Ob und in welcher Form das Erfordernis eines Siegels bei einer hier zwingend gem. § 130d ZPO vorgeschriebenen elektronischen Übermittlung des titelersetzenden Auftrages nach § 7 JBeitrG gewahrt, also gleichsam in die digitale Welt übertragen werden kann, ist im Bereich des JBeitrG nicht geregelt und soweit ersichtlich auch in Rechtsprechung und Literatur nicht oder nicht abschließend geklärt. …  Der sichere Übermittlungsweg von einem besonderen elektronischen Behördenpostfach bietet eine gesteigerte Gewähr für die Echtheit des Dokuments. … Aus § 8 Abs. 4 ERVV ergibt sich, dass der Postfachinhaber zu dokumentieren hat, wer zugangsberechtigt ist und er hat zugleich sicherzustellen, dass der Zugang zu seinem besonderen elektronischen Behördenpostfach nur den von ihm bestimmten Zugangsberechtigten möglich ist. … Das übermittelte, signierte Dokument lässt inhaltlich die Behörde erkennen.
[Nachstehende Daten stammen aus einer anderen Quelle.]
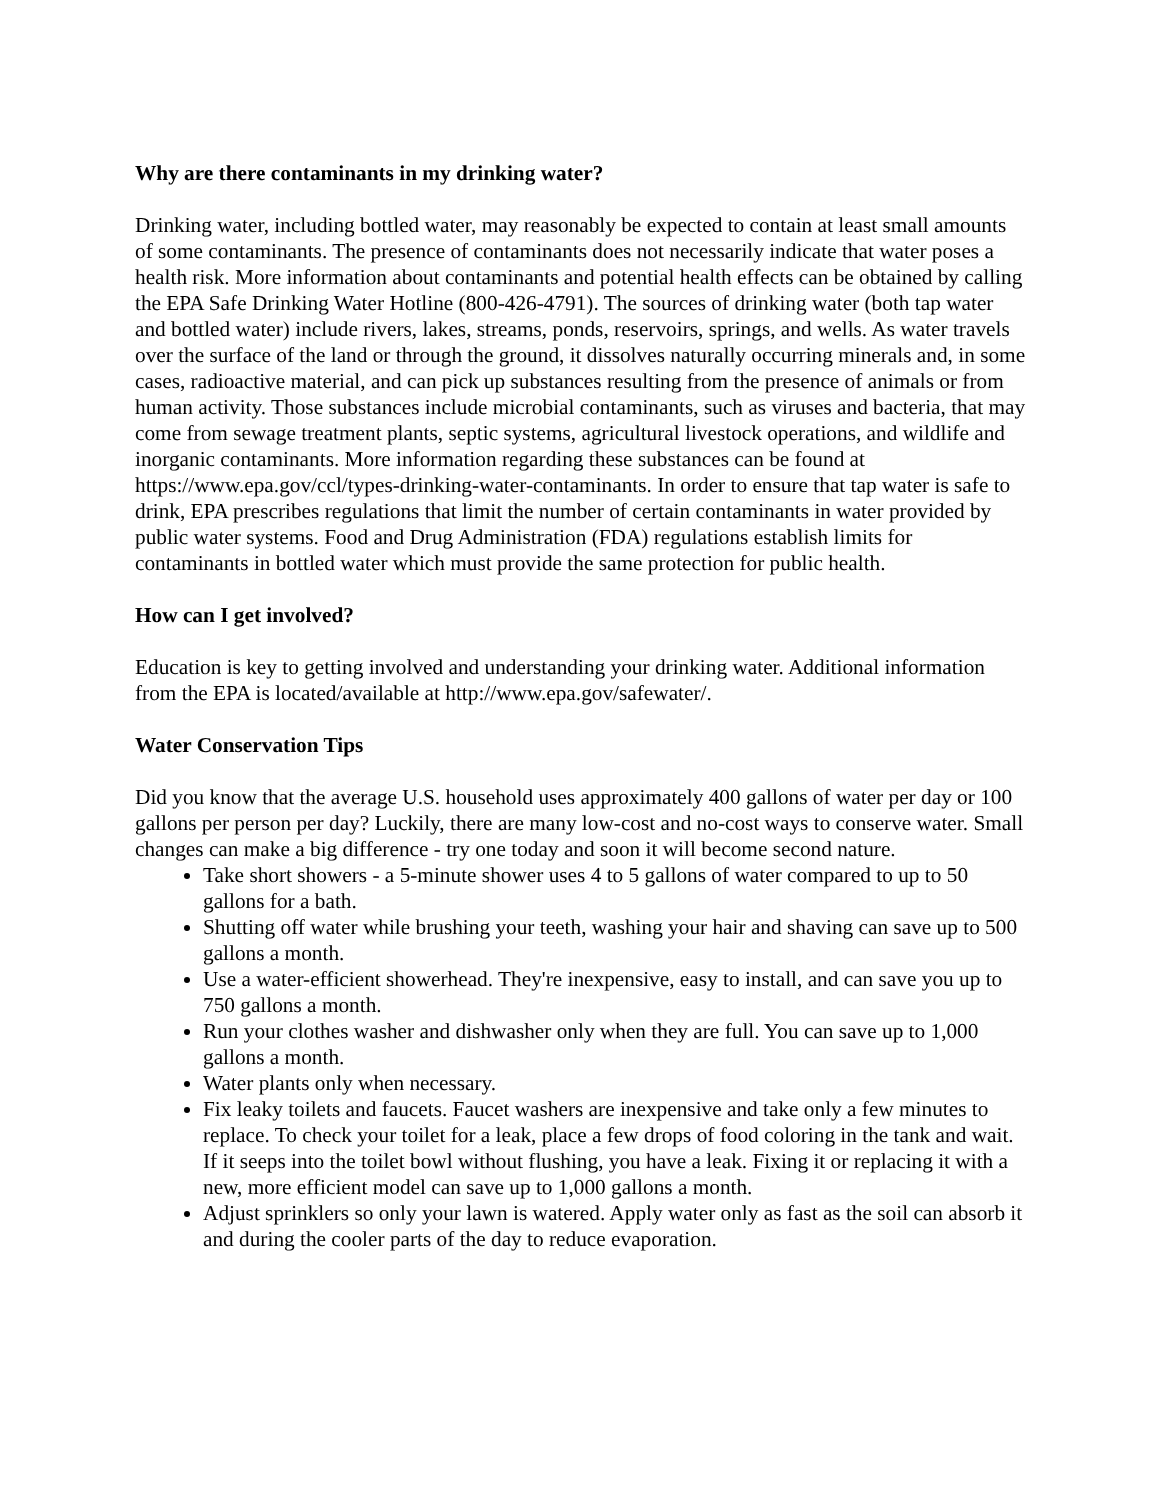Why are there contaminants in my drinking water?
Drinking water, including bottled water, may reasonably be expected to contain at least small amounts of some contaminants. The presence of contaminants does not necessarily indicate that water poses a health risk. More information about contaminants and potential health effects can be obtained by calling the EPA Safe Drinking Water Hotline (800-426-4791). The sources of drinking water (both tap water and bottled water) include rivers, lakes, streams, ponds, reservoirs, springs, and wells. As water travels over the surface of the land or through the ground, it dissolves naturally occurring minerals and, in some cases, radioactive material, and can pick up substances resulting from the presence of animals or from human activity. Those substances include microbial contaminants, such as viruses and bacteria, that may come from sewage treatment plants, septic systems, agricultural livestock operations, and wildlife and inorganic contaminants. More information regarding these substances can be found at https://www.epa.gov/ccl/types-drinking-water-contaminants. In order to ensure that tap water is safe to drink, EPA prescribes regulations that limit the number of certain contaminants in water provided by public water systems. Food and Drug Administration (FDA) regulations establish limits for contaminants in bottled water which must provide the same protection for public health.
How can I get involved?
Education is key to getting involved and understanding your drinking water. Additional information from the EPA is located/available at http://www.epa.gov/safewater/.
Water Conservation Tips
Did you know that the average U.S. household uses approximately 400 gallons of water per day or 100 gallons per person per day? Luckily, there are many low-cost and no-cost ways to conserve water. Small changes can make a big difference - try one today and soon it will become second nature.
Take short showers - a 5-minute shower uses 4 to 5 gallons of water compared to up to 50 gallons for a bath.
Shutting off water while brushing your teeth, washing your hair and shaving can save up to 500 gallons a month.
Use a water-efficient showerhead. They're inexpensive, easy to install, and can save you up to 750 gallons a month.
Run your clothes washer and dishwasher only when they are full. You can save up to 1,000 gallons a month.
Water plants only when necessary.
Fix leaky toilets and faucets. Faucet washers are inexpensive and take only a few minutes to replace. To check your toilet for a leak, place a few drops of food coloring in the tank and wait. If it seeps into the toilet bowl without flushing, you have a leak. Fixing it or replacing it with a new, more efficient model can save up to 1,000 gallons a month.
Adjust sprinklers so only your lawn is watered. Apply water only as fast as the soil can absorb it and during the cooler parts of the day to reduce evaporation.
Schließlich weist das Zertifikat auch die Zugehörigkeit der namentlich genannten, qualifiziert signierenden Person zur Behörde aus. … Die Zurverfügungstellung einer Signaturkarte mit einem solchen Zertifikat entspricht damit im Wesentlichen der Überlassung eines klassischen Dienstsiegels durch den Dienstherrn. … Das Gericht sieht keinen Anlass, außerhalb einer expliziten gesetzlichen Regelung für den elektronischen Rechtsverkehr Anforderungen an den Nachweis von Echtheit, Zuständigkeit und Authentizität behördlicher Erklärungen zu stellen, die in konventioneller Form nicht erfüllt werden konnten und folgerichtig auch von der zitierten Rechtsprechung des BGH[6] nicht gestellt wurden. … Vor diesem Hintergrund erweist sich die Beanstandung des Gerichtsvollziehers im Ergebnis als unberechtigt und war er zur Durchführung des Vollstreckungsauftrages nach Maßgabe des Tenors anzuweisen.

 

Europäisches / internationales Recht

InsbürO 2023, 209 f.: Speicherung der Restschuldbefreiung in der Schufa nach 6 Monaten nicht mehr rechtmäßig

EuGH v. 16.03.2023 - C-26/22 -Schlussanträge des Generalanwalts

Aus dem Text:

VI. Ergebnis, Rn. 105: Nach alledem schlage ich dem Gerichtshof vor, die Vorlagefragen des Verwaltungsgerichts Wiesbaden (Deutschland) wie folgt zu beantworten: 1. … 2. Art. 6 Abs. 1 Unterabs. 1 Buchst. f der Verordnung 2016/679[7] ist dahin auszulegen, dass er einer Speicherung personenbezogener Daten aus einem öffentlichen Register, wie den „nationalen Datenbanken“ …, durch eine private Wirtschaftsauskunftei über einen Zeitraum, der über denjenigen hinausgeht, in dem die Daten im öffentlichen Register gespeichert werden, entgegensteht. … 3. … Art. 17 Abs. 1 Buchst. c der Verordnung 2016/679 ist dahin auszulegen, dass die betroffene Person grds. das Recht hat, von dem Verantwortlichen zu verlangen, dass sie betreffende personenbezogene Daten unverzüglich gelöscht werden, wenn sie gem. Art. 21 Abs. 1 dieser Verordnung Widerspruch gegen die Verarbeitung einlegt. …   4. Art. 40 Abs. 2 und 5 der Verordnung 2016/679 ist dahin auszulegen, dass Verhaltensregeln, die gem. diesen Bestimmungen ausgearbeitet und ggf. von der Aufsichtsbehörde genehmigt werden, die Bedingungen für eine rechtmäßige Verarbeitung personenbezogener Daten, die von den in Art. 6 Abs. 1 dieser Verordnung festgelegten Bedingungen abweichen, nicht rechtlich verbindlich festlegen können. …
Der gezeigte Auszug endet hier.